Nikola Karabatic ne le cache pas : il est le produit de différentes cultures, lui le Croate par son père, Serbe par sa mère, et Français par son histoire. Cette diversité, « Kara » la porte en bandoulière, lui qui n’a jamais caché son amour pour la France, où il est arrivé à 4 ans. Néanmoins, sa manière de percevoir le rapport à son pays est plus proche de celle des Balkans, ou même de l’Allemagne, où il a joué 4 ans.
Dans un entretien accordé à Libération, Karabatic avait d’abord évoqué la place différente du sport dans les différents pays qu’il a fréquentés :
La culture sportive allemande est unique. Il y a un sentiment d’appartenance à son club et un amour de l’effort que je n’ai retrouvé nulle part ailleurs. Dans les Balkans, le sport est plutôt un mode de vie, une façon de considérer l’existence. Les enfants pratiquent des sports collectifs à l’école et en dehors, dans la rue, où ils se défient sans cesse. Le sport constitue un moteur primordial dans l’éducation.
En France, le sport a longtemps été un loisir mais on commence à se rapprocher de la culture sportive des Allemands, tout doucement. On arrive à force de résultats à ce que de nombreux sports aient leur place dans le patrimoine sportif hexagonal même si comme ailleurs, le foot est dominant.
Nikola Karabatic déplore le manque de patriotisme français
Plus largement, le frère de Luka Karabatic est sidéré par le fait que les équipes nationales française soient supportées d’un oeil plus distant, avec moins de fierté que par ailleurs. Il explique :
En France, dans le foot surtout, j’ai ressenti que certains supporteurs n’ont pas ce sentiment d’appartenance, de fierté nationale comme il y a dans les Balkans ou en Allemagne.
En Croatie, quand la sélection joue, tout le pays est en rouge et blanc, derrière son équipe. Pour eux, le sport est aussi un moyen de promouvoir leur pays sur le plan international alors que la France n’en a pas besoin. Il m’est arrivé de croiser des Français, plus dans le foot qu’ailleurs, qui ne supportaient pas leur équipe nationale. Un truc inenvisageable en Serbie, en Croatie ou en Allemagne. Je ne sais pas à quoi c’est dû.

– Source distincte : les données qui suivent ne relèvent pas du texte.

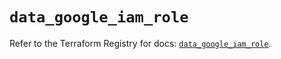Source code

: # `data_google_iam_role`

Refer to the Terraform Registry for docs: [`data_google_iam_role`](https://registry.terraform.io/providers/hashicorp/google/6.27.0/docs/data-sources/iam_role).
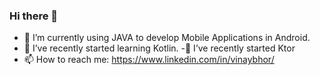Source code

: ### Hi there 👋
  - 🔭 I’m currently using JAVA to develop Mobile Applications in Android.
  - 🌱 I’ve recently started learning Kotlin.
  -🌱 I’ve recently started Ktor
  - 📫 How to reach me: https://www.linkedin.com/in/vinaybhor/
<!--
**vinaybhor/vinaybhor** is a ✨ _special_ ✨ repository because its `README.md` (this file) appears on your GitHub profile.

Here are some ideas to get you started:

- 🔭 I’m currently using JAVA to develop Mobile Applications in Android.
- 🌱 I’ve recently started learning Kotlin.
- 👯 I’m looking to collaborate on ...
- 🤔 I’m looking for help with ...
- 💬 Ask me about ...
- 📫 How to reach me: ...
- 😄 Pronouns: ...
- ⚡ Fun fact: ...
-->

Incrédule face à cette situation et face à ce qu’il entend parfois, Karabatic ne masque pas son incompréhension, lui qui n’est pourtant pas né dans l’Hexagone :
Je suis né en Serbie, d’une mère serbe et d’un père croate, j’ai grandi ici, et j’ai l’impression de me sentir plus Français que des gens qui sont là depuis des générations.
Les Français manquent-ils de patriotisme dans le soutien qu’ils donnent à leurs équipes nationales ? Nikola Karabatic le croit. Espérons néanmoins que les JO de Paris aient quelque peu fait changer d’avis au handballeur, qui, lui comme tous les autres athlètes français, a pu compter sur l’exceptionnelle ferveur du public durant la quinzaine.